Return all of the rows below word for word, leaving out the pictures.

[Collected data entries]
--- BEGIN ---

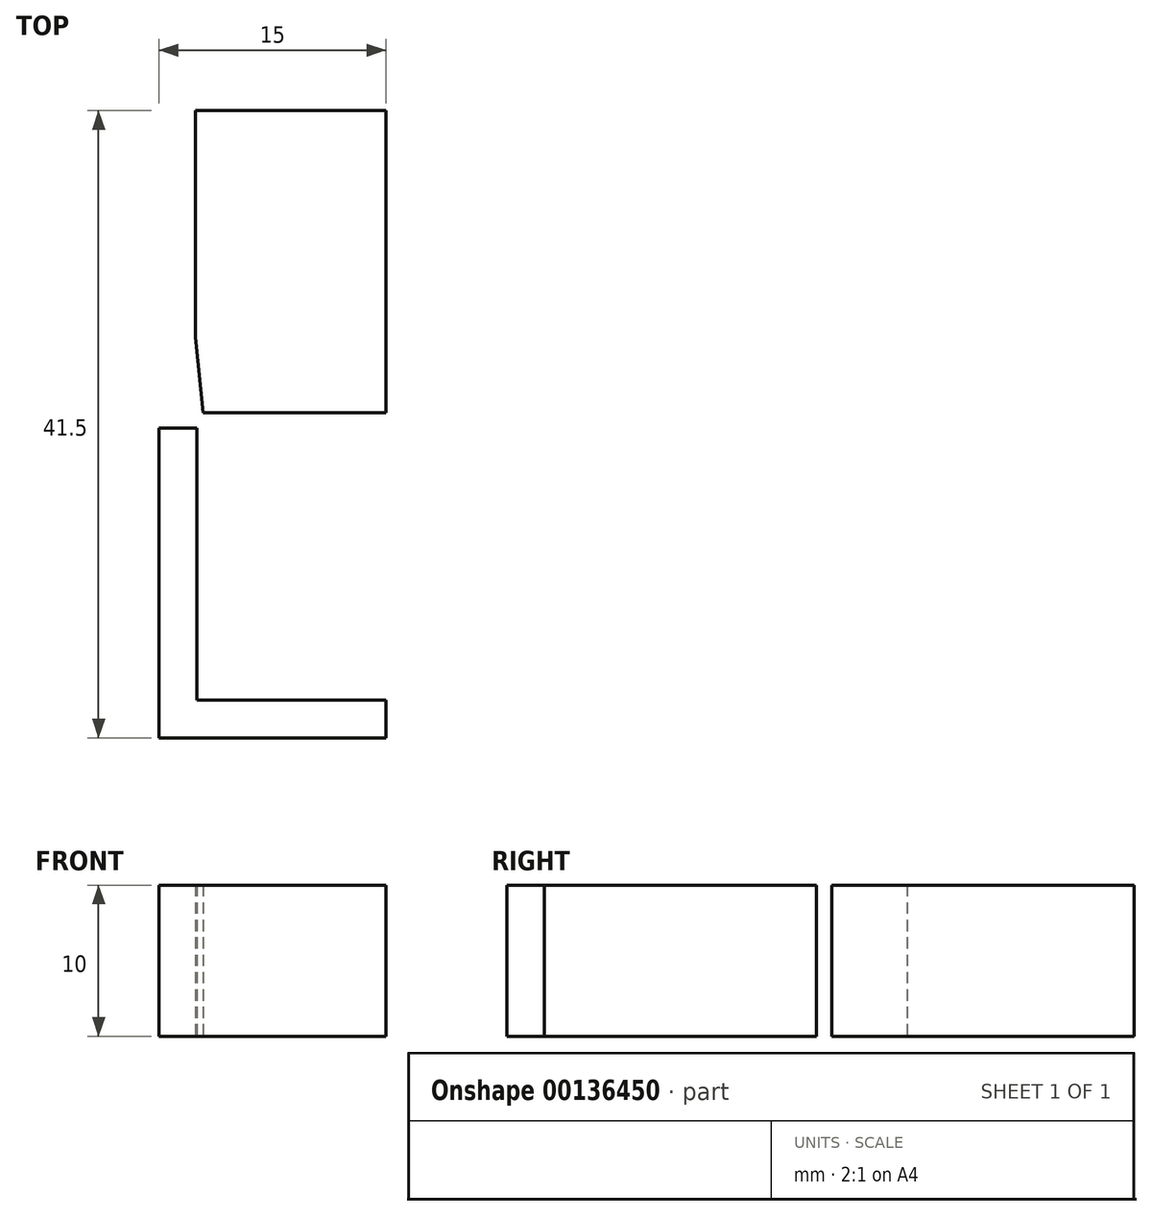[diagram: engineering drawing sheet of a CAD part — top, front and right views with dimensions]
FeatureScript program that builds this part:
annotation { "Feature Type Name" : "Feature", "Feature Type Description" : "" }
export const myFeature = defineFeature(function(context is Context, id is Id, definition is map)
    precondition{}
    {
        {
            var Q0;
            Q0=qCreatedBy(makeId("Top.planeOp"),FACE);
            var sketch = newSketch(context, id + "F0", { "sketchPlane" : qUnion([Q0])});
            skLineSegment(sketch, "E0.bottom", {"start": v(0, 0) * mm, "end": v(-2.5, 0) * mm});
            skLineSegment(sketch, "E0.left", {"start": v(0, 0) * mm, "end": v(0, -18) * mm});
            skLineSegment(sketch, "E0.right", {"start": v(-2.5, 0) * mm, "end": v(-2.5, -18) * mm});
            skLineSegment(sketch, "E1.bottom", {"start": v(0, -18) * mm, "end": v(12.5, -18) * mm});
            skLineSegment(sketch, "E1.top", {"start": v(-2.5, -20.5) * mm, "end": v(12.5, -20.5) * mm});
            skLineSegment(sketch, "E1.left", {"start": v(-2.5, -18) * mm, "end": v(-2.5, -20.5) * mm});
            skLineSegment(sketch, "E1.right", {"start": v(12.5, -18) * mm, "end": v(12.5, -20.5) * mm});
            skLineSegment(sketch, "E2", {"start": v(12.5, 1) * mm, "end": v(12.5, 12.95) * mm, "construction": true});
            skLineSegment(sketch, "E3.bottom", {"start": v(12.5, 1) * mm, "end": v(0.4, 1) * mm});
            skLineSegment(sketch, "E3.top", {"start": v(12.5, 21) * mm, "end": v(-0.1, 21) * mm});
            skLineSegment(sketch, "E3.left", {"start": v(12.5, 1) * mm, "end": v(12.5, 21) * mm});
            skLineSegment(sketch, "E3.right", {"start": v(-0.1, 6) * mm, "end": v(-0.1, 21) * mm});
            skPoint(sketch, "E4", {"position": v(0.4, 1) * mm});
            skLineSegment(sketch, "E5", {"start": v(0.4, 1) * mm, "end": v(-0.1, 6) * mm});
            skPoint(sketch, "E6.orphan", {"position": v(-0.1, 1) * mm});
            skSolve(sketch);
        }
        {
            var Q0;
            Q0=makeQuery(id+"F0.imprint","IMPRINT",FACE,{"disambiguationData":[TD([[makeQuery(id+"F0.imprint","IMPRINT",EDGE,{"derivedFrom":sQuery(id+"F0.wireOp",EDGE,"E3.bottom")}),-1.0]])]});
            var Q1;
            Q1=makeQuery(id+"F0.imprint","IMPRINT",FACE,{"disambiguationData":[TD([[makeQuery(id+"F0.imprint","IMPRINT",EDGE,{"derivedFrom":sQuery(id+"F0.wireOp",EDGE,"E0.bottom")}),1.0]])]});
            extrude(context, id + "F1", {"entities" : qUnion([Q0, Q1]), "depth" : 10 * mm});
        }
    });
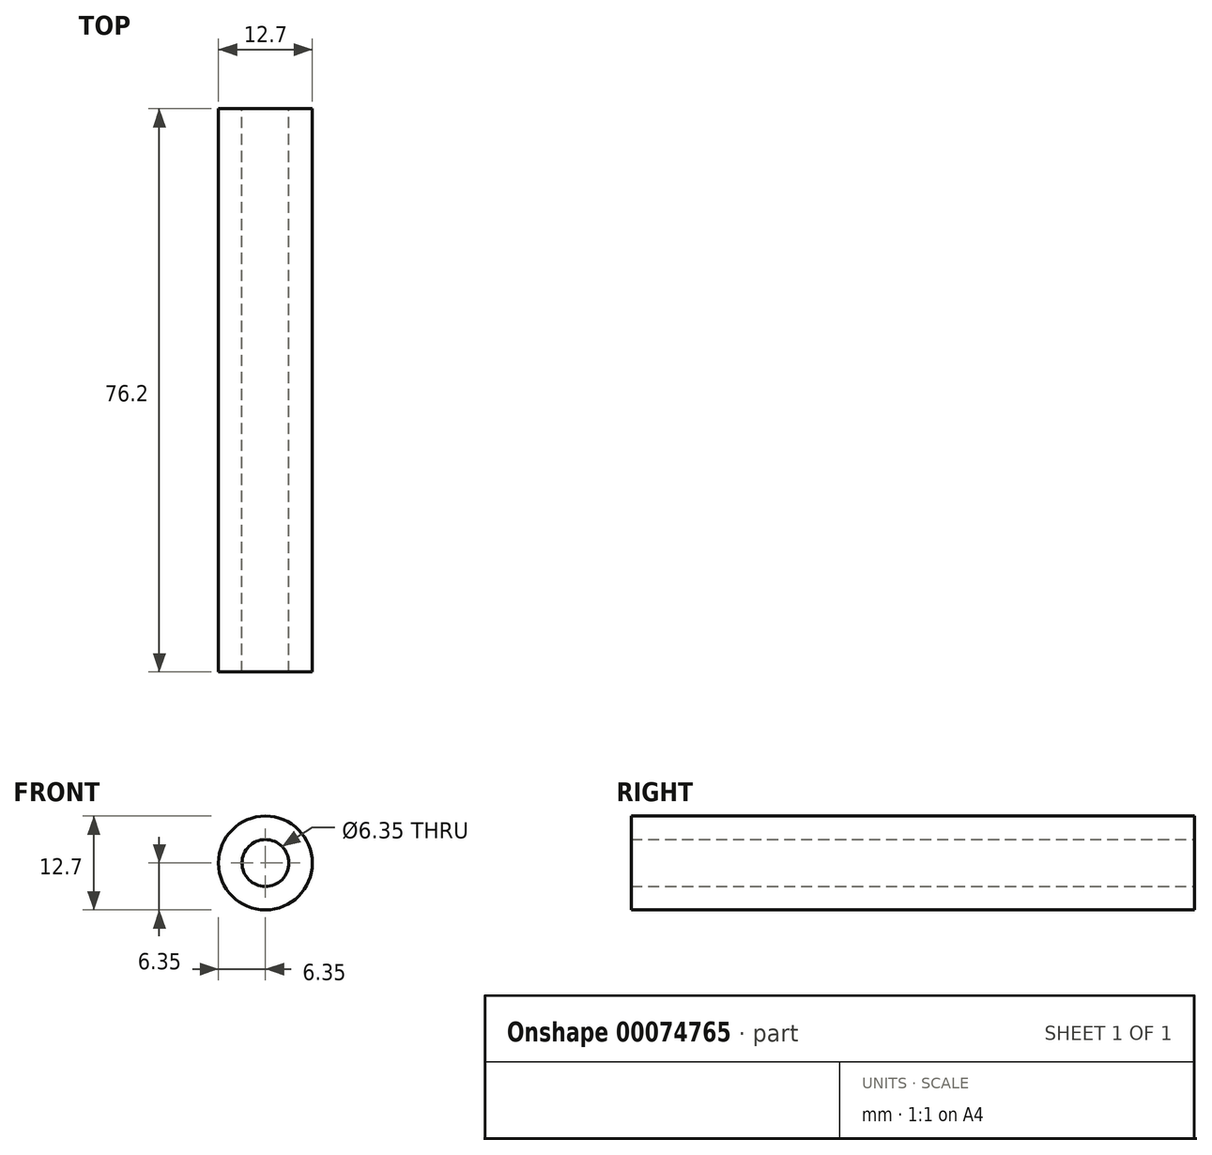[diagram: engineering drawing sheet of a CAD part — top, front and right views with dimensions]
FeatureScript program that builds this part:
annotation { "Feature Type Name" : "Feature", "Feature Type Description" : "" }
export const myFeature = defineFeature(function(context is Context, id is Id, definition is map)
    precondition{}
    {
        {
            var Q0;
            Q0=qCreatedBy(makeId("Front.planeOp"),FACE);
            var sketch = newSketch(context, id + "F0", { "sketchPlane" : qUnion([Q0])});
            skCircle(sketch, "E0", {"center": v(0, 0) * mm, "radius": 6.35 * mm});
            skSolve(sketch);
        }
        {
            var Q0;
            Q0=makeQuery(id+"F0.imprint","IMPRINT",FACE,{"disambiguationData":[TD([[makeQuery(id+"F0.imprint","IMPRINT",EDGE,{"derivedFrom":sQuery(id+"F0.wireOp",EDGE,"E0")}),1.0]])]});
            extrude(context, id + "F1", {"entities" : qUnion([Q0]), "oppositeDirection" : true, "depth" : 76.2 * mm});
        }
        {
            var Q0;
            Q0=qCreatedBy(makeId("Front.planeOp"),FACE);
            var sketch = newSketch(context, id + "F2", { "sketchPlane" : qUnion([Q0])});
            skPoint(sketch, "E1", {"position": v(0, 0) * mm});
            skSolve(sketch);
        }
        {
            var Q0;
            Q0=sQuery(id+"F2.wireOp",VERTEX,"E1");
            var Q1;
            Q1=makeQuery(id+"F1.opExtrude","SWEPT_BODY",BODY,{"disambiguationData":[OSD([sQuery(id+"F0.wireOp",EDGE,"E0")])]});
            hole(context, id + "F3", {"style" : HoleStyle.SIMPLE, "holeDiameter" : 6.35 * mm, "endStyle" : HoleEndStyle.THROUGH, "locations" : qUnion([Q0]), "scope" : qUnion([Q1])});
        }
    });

--- END ---

EXERCISE ANSWER:
[diagram: engineering drawing sheet of a CAD part — top, front and right views with dimensions]
FeatureScript program that builds this part:
annotation { "Feature Type Name" : "Feature", "Feature Type Description" : "" }
export const myFeature = defineFeature(function(context is Context, id is Id, definition is map)
    precondition{}
    {
        {
            var Q0;
            Q0=qCreatedBy(makeId("Top.planeOp"),FACE);
            var sketch = newSketch(context, id + "F0", { "sketchPlane" : qUnion([Q0])});
            skLineSegment(sketch, "E0.bottom", {"start": v(0, 0) * mm, "end": v(-2.5, 0) * mm});
            skLineSegment(sketch, "E0.left", {"start": v(0, 0) * mm, "end": v(0, -18) * mm});
            skLineSegment(sketch, "E0.right", {"start": v(-2.5, 0) * mm, "end": v(-2.5, -18) * mm});
            skLineSegment(sketch, "E1.bottom", {"start": v(0, -18) * mm, "end": v(12.5, -18) * mm});
            skLineSegment(sketch, "E1.top", {"start": v(-2.5, -20.5) * mm, "end": v(12.5, -20.5) * mm});
            skLineSegment(sketch, "E1.left", {"start": v(-2.5, -18) * mm, "end": v(-2.5, -20.5) * mm});
            skLineSegment(sketch, "E1.right", {"start": v(12.5, -18) * mm, "end": v(12.5, -20.5) * mm});
            skLineSegment(sketch, "E2", {"start": v(12.5, 1) * mm, "end": v(12.5, 12.95) * mm, "construction": true});
            skLineSegment(sketch, "E3.bottom", {"start": v(12.5, 1) * mm, "end": v(0.4, 1) * mm});
            skLineSegment(sketch, "E3.top", {"start": v(12.5, 21) * mm, "end": v(-0.1, 21) * mm});
            skLineSegment(sketch, "E3.left", {"start": v(12.5, 1) * mm, "end": v(12.5, 21) * mm});
            skLineSegment(sketch, "E3.right", {"start": v(-0.1, 6) * mm, "end": v(-0.1, 21) * mm});
            skPoint(sketch, "E4", {"position": v(0.4, 1) * mm});
            skLineSegment(sketch, "E5", {"start": v(0.4, 1) * mm, "end": v(-0.1, 6) * mm});
            skPoint(sketch, "E6.orphan", {"position": v(-0.1, 1) * mm});
            skSolve(sketch);
        }
        {
            var Q0;
            Q0=makeQuery(id+"F0.imprint","IMPRINT",FACE,{"disambiguationData":[TD([[makeQuery(id+"F0.imprint","IMPRINT",EDGE,{"derivedFrom":sQuery(id+"F0.wireOp",EDGE,"E3.bottom")}),-1.0]])]});
            var Q1;
            Q1=makeQuery(id+"F0.imprint","IMPRINT",FACE,{"disambiguationData":[TD([[makeQuery(id+"F0.imprint","IMPRINT",EDGE,{"derivedFrom":sQuery(id+"F0.wireOp",EDGE,"E0.bottom")}),1.0]])]});
            extrude(context, id + "F1", {"entities" : qUnion([Q0, Q1]), "depth" : 10 * mm});
        }
    });
[diagram: engineering drawing sheet of a CAD part — top, front and right views with dimensions]
FeatureScript program that builds this part:
annotation { "Feature Type Name" : "Feature", "Feature Type Description" : "" }
export const myFeature = defineFeature(function(context is Context, id is Id, definition is map)
    precondition{}
    {
        {
            var Q0;
            Q0=qCreatedBy(makeId("Front.planeOp"),FACE);
            var sketch = newSketch(context, id + "F0", { "sketchPlane" : qUnion([Q0])});
            skCircle(sketch, "E0", {"center": v(0, 0) * mm, "radius": 6.35 * mm});
            skSolve(sketch);
        }
        {
            var Q0;
            Q0=makeQuery(id+"F0.imprint","IMPRINT",FACE,{"disambiguationData":[TD([[makeQuery(id+"F0.imprint","IMPRINT",EDGE,{"derivedFrom":sQuery(id+"F0.wireOp",EDGE,"E0")}),1.0]])]});
            extrude(context, id + "F1", {"entities" : qUnion([Q0]), "oppositeDirection" : true, "depth" : 76.2 * mm});
        }
        {
            var Q0;
            Q0=qCreatedBy(makeId("Front.planeOp"),FACE);
            var sketch = newSketch(context, id + "F2", { "sketchPlane" : qUnion([Q0])});
            skPoint(sketch, "E1", {"position": v(0, 0) * mm});
            skSolve(sketch);
        }
        {
            var Q0;
            Q0=sQuery(id+"F2.wireOp",VERTEX,"E1");
            var Q1;
            Q1=makeQuery(id+"F1.opExtrude","SWEPT_BODY",BODY,{"disambiguationData":[OSD([sQuery(id+"F0.wireOp",EDGE,"E0")])]});
            hole(context, id + "F3", {"style" : HoleStyle.SIMPLE, "holeDiameter" : 6.35 * mm, "endStyle" : HoleEndStyle.THROUGH, "locations" : qUnion([Q0]), "scope" : qUnion([Q1])});
        }
    });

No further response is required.